O apelo foi lançado na abertura da 21.ª Conferência Anual do Sector Privado (CASP – 2026), maior evento de Diálogo Público-Privado e de negócios em Moçambique que decorre em Maputo, organização pela Confederação das Associações Económicas (CTA).
No seu discurso de abertura, Daniel Chapo afirmou que o Governo está empenhado na implementação de reformas estruturais para o reforço da confiança dos investidores e melhoria do ambiente de negócios.
Para o Chefe do Estado, um ambiente favorável aos negócios deve assentar na previsibilidade das políticas públicas, na segurança jurídica, na estabilidade macroeconómica e na simplificação dos procedimentos administrativos. A criação de empresas, o licenciamento, o pagamento de impostos, o acesso aos serviços públicos e a colocação dos produtos no mercado não podem continuar a representar custos desproporcionais para os cidadãos e para as empresas.
“O nosso objectivo é ter um Estado onde o sector privado seja o maior empregador e não o próprio Estado. Cabe ao Governo tornar a administração pública mais eficiente, simplificar procedimentos e digitalizar os serviços públicos”, referiu Chapo.
Mais adiante, o governante frisou que “a criação de emprego sustentável depende da capacidade das empresas de investir, inovar e expandir as suas actividades”, explicando que as reformas que o Governo tem vindo a desenvolver visam: “melhorar a estabilidade política, económica e social, reforçar a previsibilidade jurídica e reduzir a burocracia”, para aumentar a competitividade da economia nacional e estimular o investimento privado.

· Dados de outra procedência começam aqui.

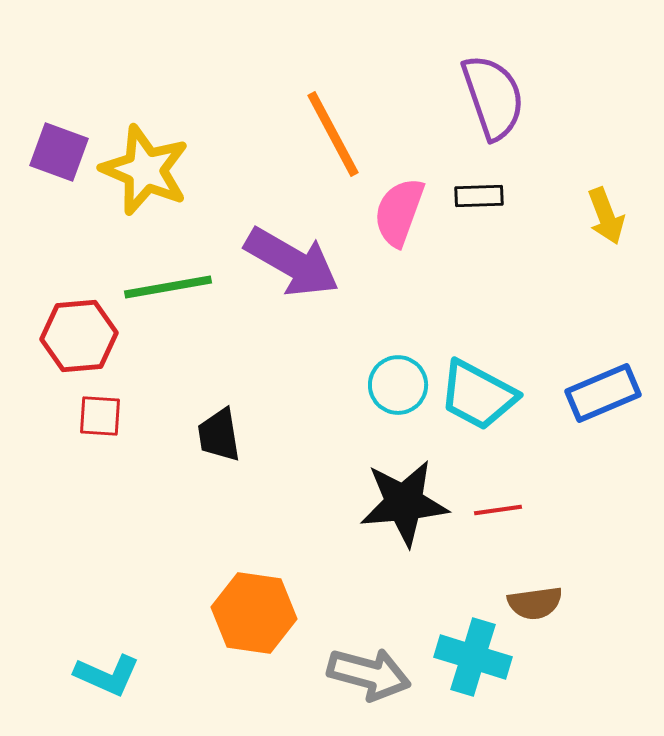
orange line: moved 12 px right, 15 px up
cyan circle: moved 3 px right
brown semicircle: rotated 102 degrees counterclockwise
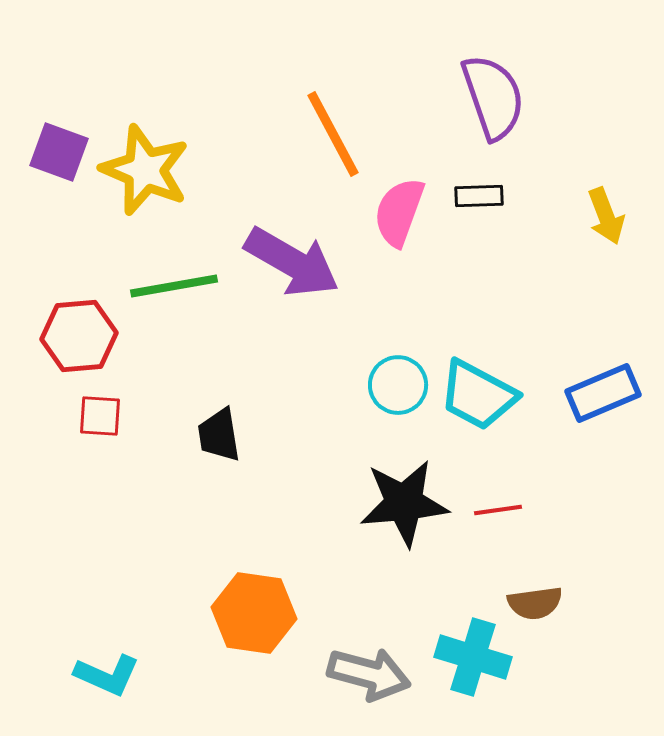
green line: moved 6 px right, 1 px up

Na ocasião, o estadista moçambicano recordou que nenhuma economia se desenvolve apenas com a exploração de recursos naturais, apelando à produção e transformação local para fomentar o sector industrial, sobretudo o conteúdo local e a competitividade.
Adicionalmente, Chapo defende a separação entre as responsabilidades do sector público e os interesses privados, advertindo que não deve haver sobreposição entre as duas áreas. “Não podemos ter pessoas que estão no sector público e no sector privado ao mesmo tempo. Não pode haver um árbitro em que ao mesmo tempo é jogador.”
Paz e segurança para atrair investimento
Não obstante, o Presidente da República reafirmou o compromisso do Executivo no combate ao crime organizado, com destaque para os raptos, considerando que “a paz e a segurança são condições indispensáveis para atrair investimento e estimular a actividade empresarial”.
Chapo recordou que, quando assumiu a Presidência em 2025, o País enfrentava vários desafios, entre os quais as manifestações pós-eleitorais, a escassez de divisas e os efeitos de eventos climáticos extremos.
“Decidimos que vamos combater crimes que dificultam a paz e a segurança e, consequentemente, onde o ambiente de negócio fica afectado. “Elegemos os raptos, que nos últimos anos constituíram uma das grandes dificuldades para que os empresários nacionais pudessem fazer negócios à vontade, e avisámos, na última Conferência Anual do Sector Privado, nesta sala, que aquele que tentar continuar a desafiar o Estado nesta área ia receber uma resposta à medida da provocação”, afirmou.
Para o efeito, o estadista reiterou que o Governo continuará empenhado na prevenção e no combate aos raptos, com vista a garantir um ambiente seguro para o funcionamento das empresas. “Queremos reiterar, neste momento, que esta continua a ser a nossa convicção, porque queremos Moçambique livre de raptos, livre de crimes, em paz e segurança, por forma que o nosso sector privado possa fazer negócios num ambiente de paz e segurança. Este compromisso continua”, garantiu.